Inside, I was riding strong on my high horse of self-righteousness, ever determined to show my ex-friend that her way of living life was wrong and that my instinctive reaching up towards the light was right. And my cavalry of reasons rode on right behind me off the momentum of pure indignation: I had been the one who fought for my company to hire her, I was the one who rewrote her terrible résumé, the one who would put in extra time to help her adjust to her new job, the one to pitch in and help her behind the scenes when she wasn’t looking, the one to stay by her side after an unexpected accident, the one who was still there after her outlook on the world had soured, the one who spent hours researching activities that would be easy on her rehabilitating foot, the one who was so hypersensitive and mindful of her growing discomfort with strangers, the one who gave her regular pep talks in a naïve effort to get her to want to get better.

Somewhere along this prolonged march of self-righteous indignation, the ex-friend had become a living symbol of what my depression wanted me to become: a cesspool of unhappiness, an unmotivated and stubborn blight on ideals.

Childish feelings of hurt and anger now pull me out of bed and push me toward making and keeping new friends, taking chances on a fledgling freelance career, and risking rejection to find something genuine and true.

Hm. Perhaps a trace of my Millenial idealism has not yet left me.

But, overall, it’s a pretty ugly feeling to have — hating a person so much that I actually go out of my way to rub it in her face how happy I am. For example, I will consciously take personal phone calls in front of her so that she can overhear me flirting with a new beau, making plans with a mutual friend without her, agreeing to a new and exciting project that will pull my career forward.

At this point, I am living the hell out of my life to show and to prove to the ex-friend that her way is not the way to live. That it is barely a way to even exist. My recent attempts at living — the projects, the pitching, the aggressive dating, and the slow and dogged crawl out of financial debt have mostly been fueled by this hot feeling to just murder all her chances at happiness by making her deathly jealous of my projection of how better off I am without her.

I want to say that an even nobler part of me exists in my unconscious and wants for her to feel hot with jealousy so that she, too, can propel herself out of her depression — but I disappoint my ideals in discovering that I am not, when it comes down to it, noble. Not at all. I just want her to taste the bitter and the sour that I cannot help drinking whenever I think about her. Hell hath no fury like a BFF scorned, and I just want to see her suffer. Because it will feel so delicious when it happens.
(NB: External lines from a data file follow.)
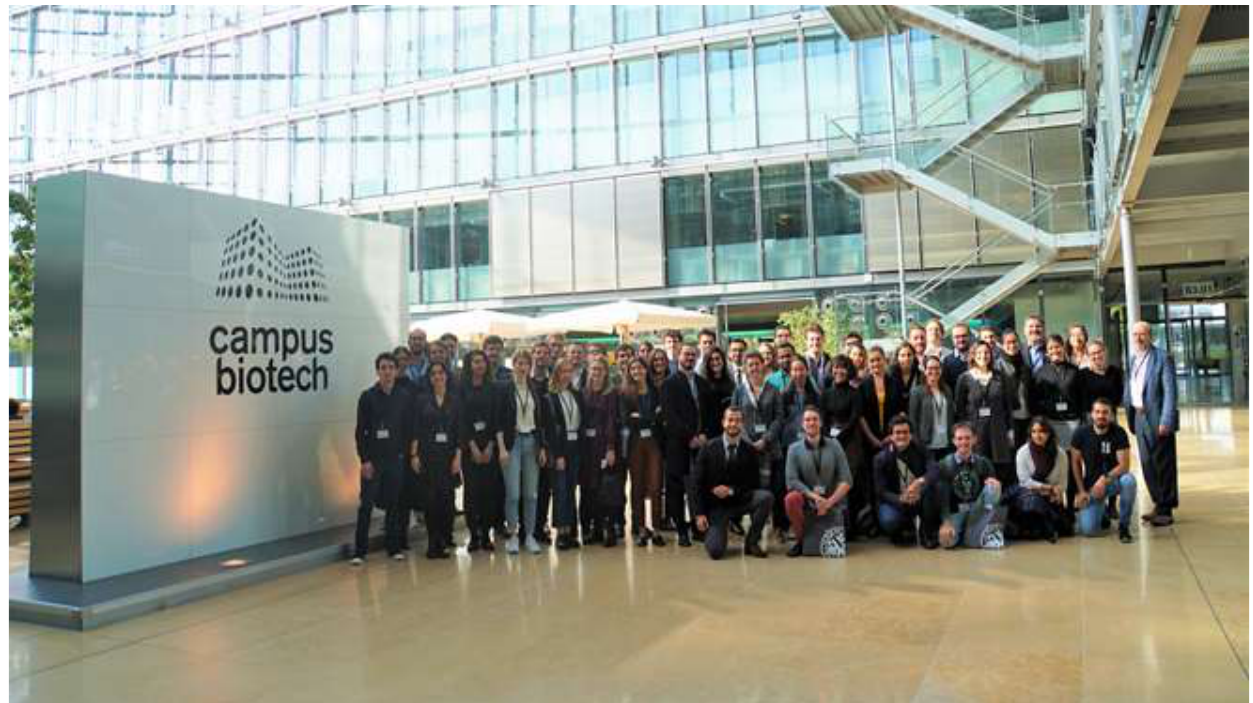
Figure 2. Delegates of the 8 th EU MD/PhD Association Conference. More than 70 delegates representing 15 nationalities attended the meeting at Campus Biotech, Geneva,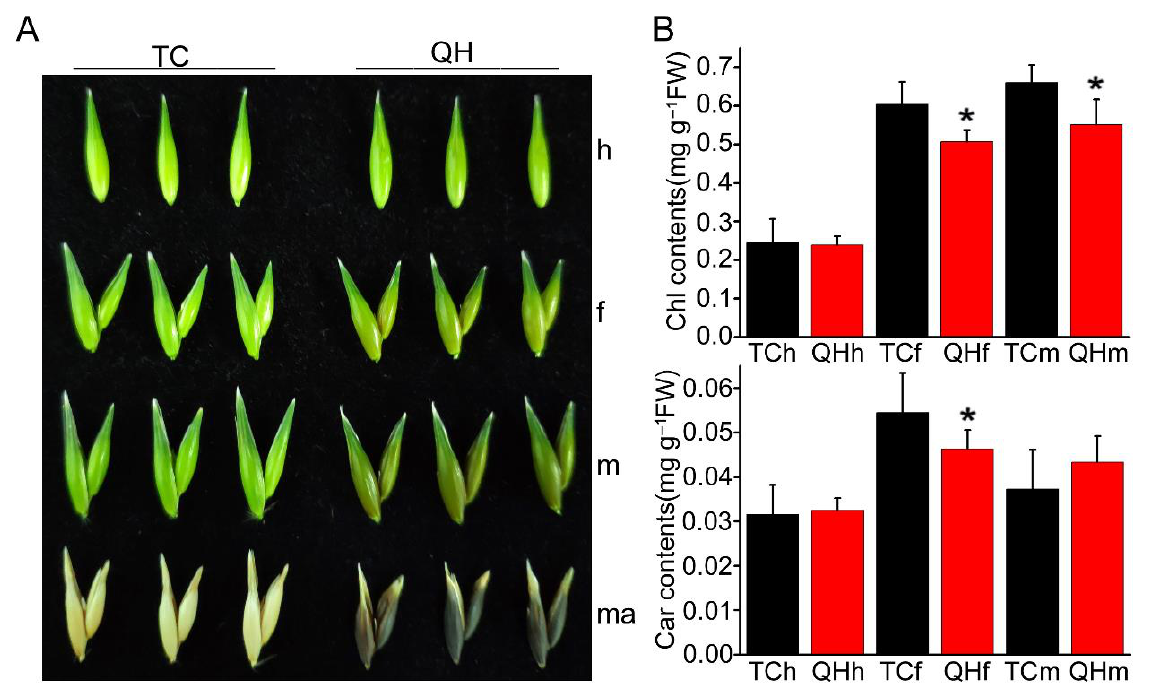
Figure 1. Phenotype identification and photosynthetic pigment content measurement during oat bract development. ( A ) Identification of the phenotype of bracts; TC indicates ‘Triple Crown’; QH indicates ‘Qinghai 444’; h, f, m and ma represent the heading, flowering, milk, and mature stages, respectively. ( B ) The content of photosynthetic pigments in bracts was determined. Bracts at different stages were selected, and the total chlorophyll content and carotenoid content were measured. The asterisk represents a significant difference in total chlorophyll and carotenoid content of ‘Triple Crown’ and ‘Qinghai 444’ bracts (* p < 0.05, Student’s t -test), with 6 replicates.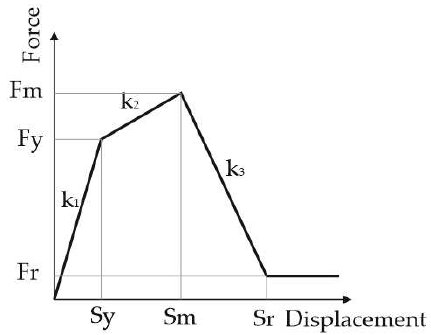
Figure 4. The numerical model in ( a ) 3D view; ( b ) longitudinal frame and ( c ) transversal frame. depicted in Figure 5 . Each single strut has been modelled employing one nonlinear link with a nonsymmetric constitutive law based on the Panagiotakos and Fardis’s research [37], depicted in Figure 5 .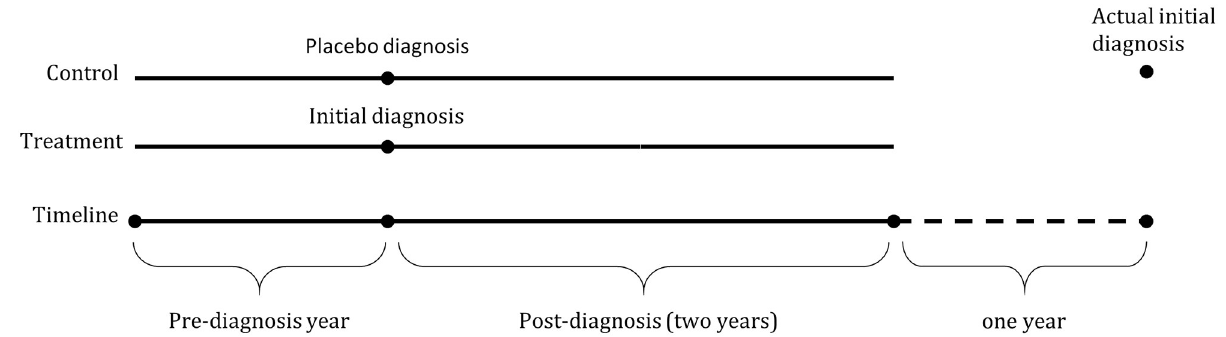
Fig 1. Illustration of the empirical setting. Solid line indicates the follow-up period used in the estimations. Data past the two-year post-diagnosis period were not analyzed in the estimations (dashed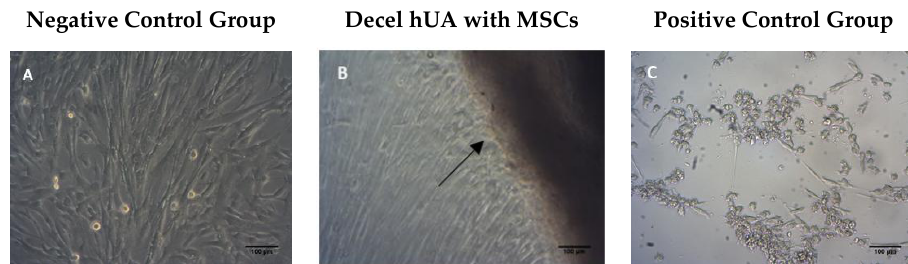
Figure 2. Contact cytotoxicity assay. ( A ) MSCs cultured under normal conditions (negative control group); ( B ) MSCs were co-cultured with decellularized hUA, ( C ) MSCs with SDS (positive control group). Black arrows indicate the contact of MSCs with the segments of decellularized hUA. Original magnification 10×, scale bars 100 μm.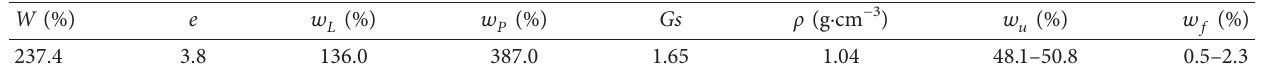
Figure 1: Sampling location, sampling process, and sample of peat soil. (a, b) Sampling site location. (c) Manual sampling. (d) Peat soil samples. Table 1: Basic physical properties of peat soil.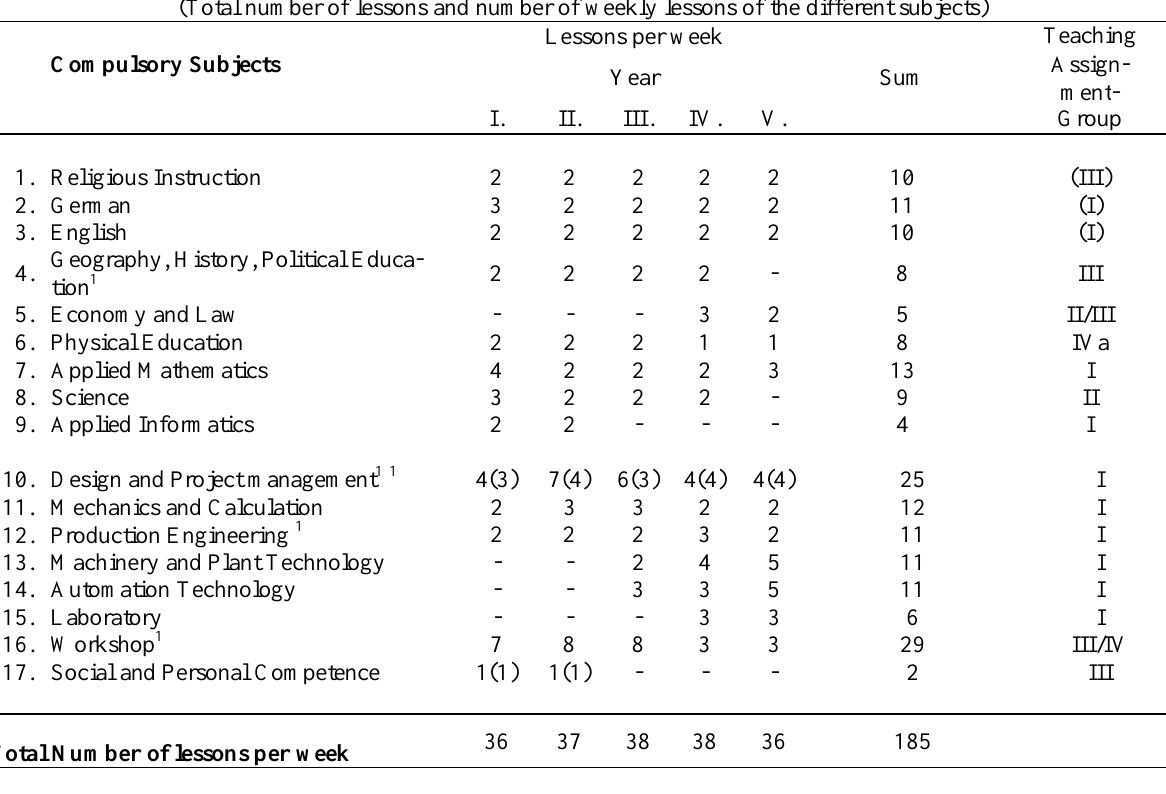
TABLE IV. C URRICULUM O F T HE S ECONDARY C OLLEGE F OR M ECHANICAL E NGINEERING TIMETABLE (Total number of lessons and number of weekly lessons of the different subjects) Lessons per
Mind you, this all goes against my most deeply-seated beliefs to feel this way, to want for her to feel as terrible as I do, but I just can’t turn away from it. The thing is, the ugliness of my all-consuming hate is the most powerful motivation I have to keep my head above a depression that still lurks in my system. Right now, it is the truest and realest feeling I know. And beneath the hatefulness I reach for is a pain, so bright and so sharp that I can’t even breathe when it strikes without warning.

So even when I pretend that I don’t care and play the role of the crisp and efficient ice queen in the office, I hate that I know that so much of me is pretending, and that so much of me has changed because of this rift between us. The former prayer-centered, spiritual seeker who struggled to meditate the blues away has transformed herself into a vindictive and jealous bitch who cannot sleep until the ex-friend demonstrates that she is, indeed, sorry that I am no longer a part of her life.
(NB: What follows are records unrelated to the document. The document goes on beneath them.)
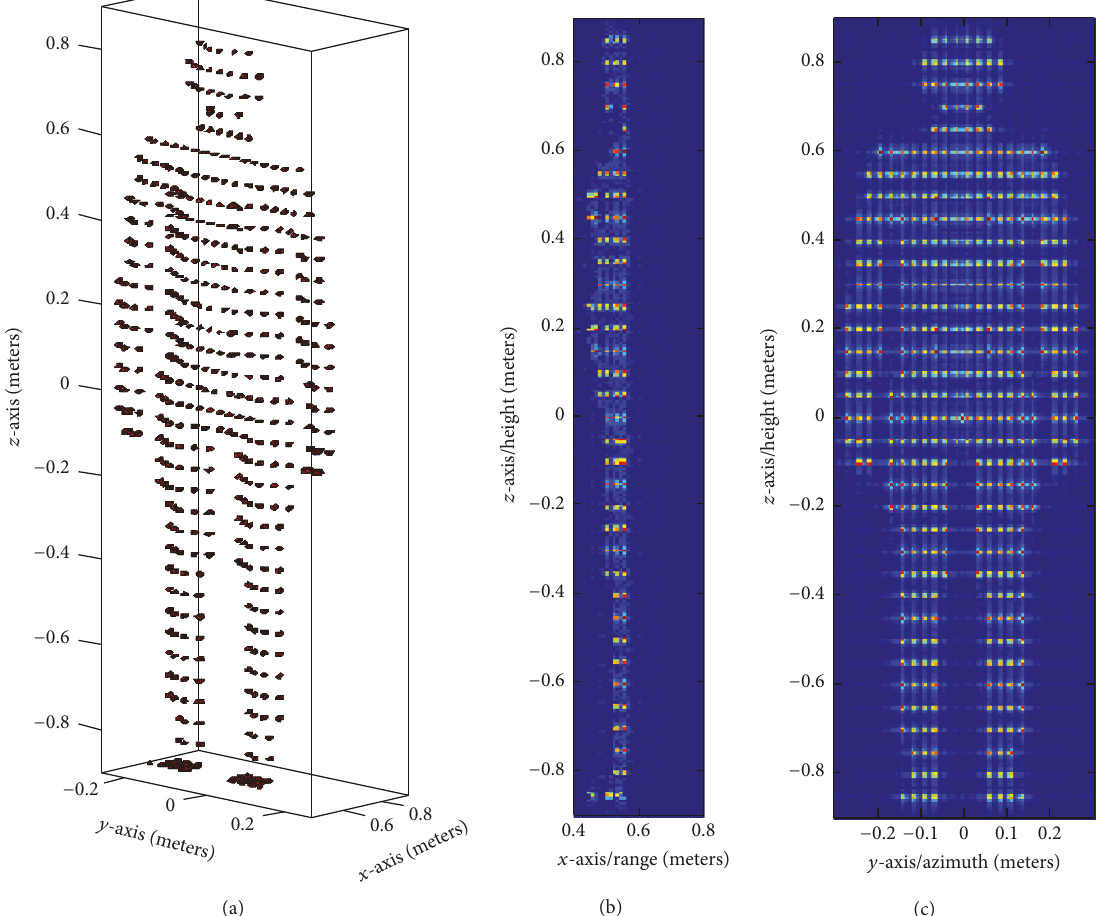
Figure 4: (a) Isosurfaces ( − 3dB) of the 3D reconstructed image processed by the proposed algorithm; maximum values projections of (b) side view and (c) front view.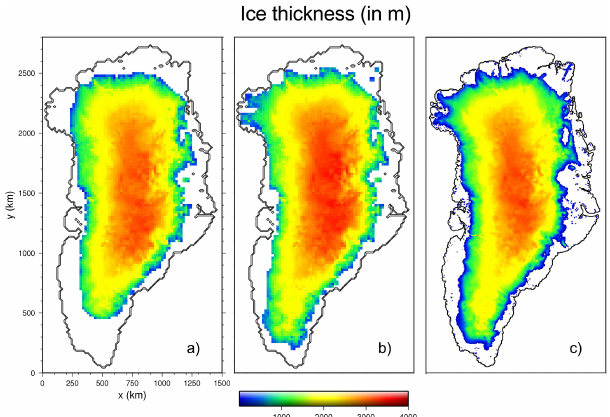
Figure 1. Ice thickness of the Greenland Ice Sheet before ( a , Exp. 1a, see Table 2) and after ( b , Exp. 1b) the downscaling procedure, after 10000 ice model years. This is compared to measurement data ( c , Bamber et al.,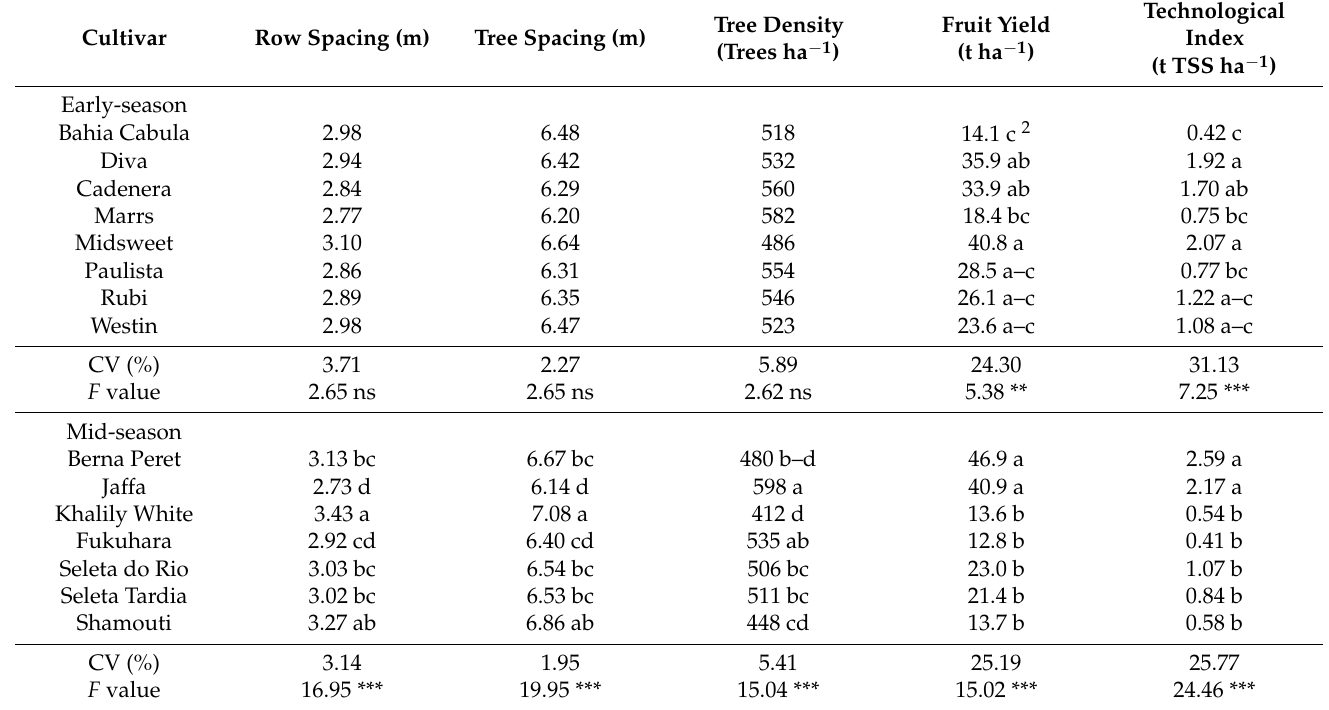
Table 6. Estimates 1 of minimum row and tree spacing and maximum tree density, yield, and techno- logical index for 15 early-season and mid-season sweet orange cultivars based on field performance in Guairaç á , Paran á , Brazil, from 2012 to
Where the pain comes from, I know: a single iota of faith that survives and believes that somewhere beneath the misery, her soul is still alive and there, that she still exists, and that she, too, misses what we once had.

I hate her. I miss her. I hate that I miss her. And, anyway, I can’t turn back, because I want to survive this. You know, the being tired of being tired. Because I hope for remission. Because I really want to live before I die, and not the other way around.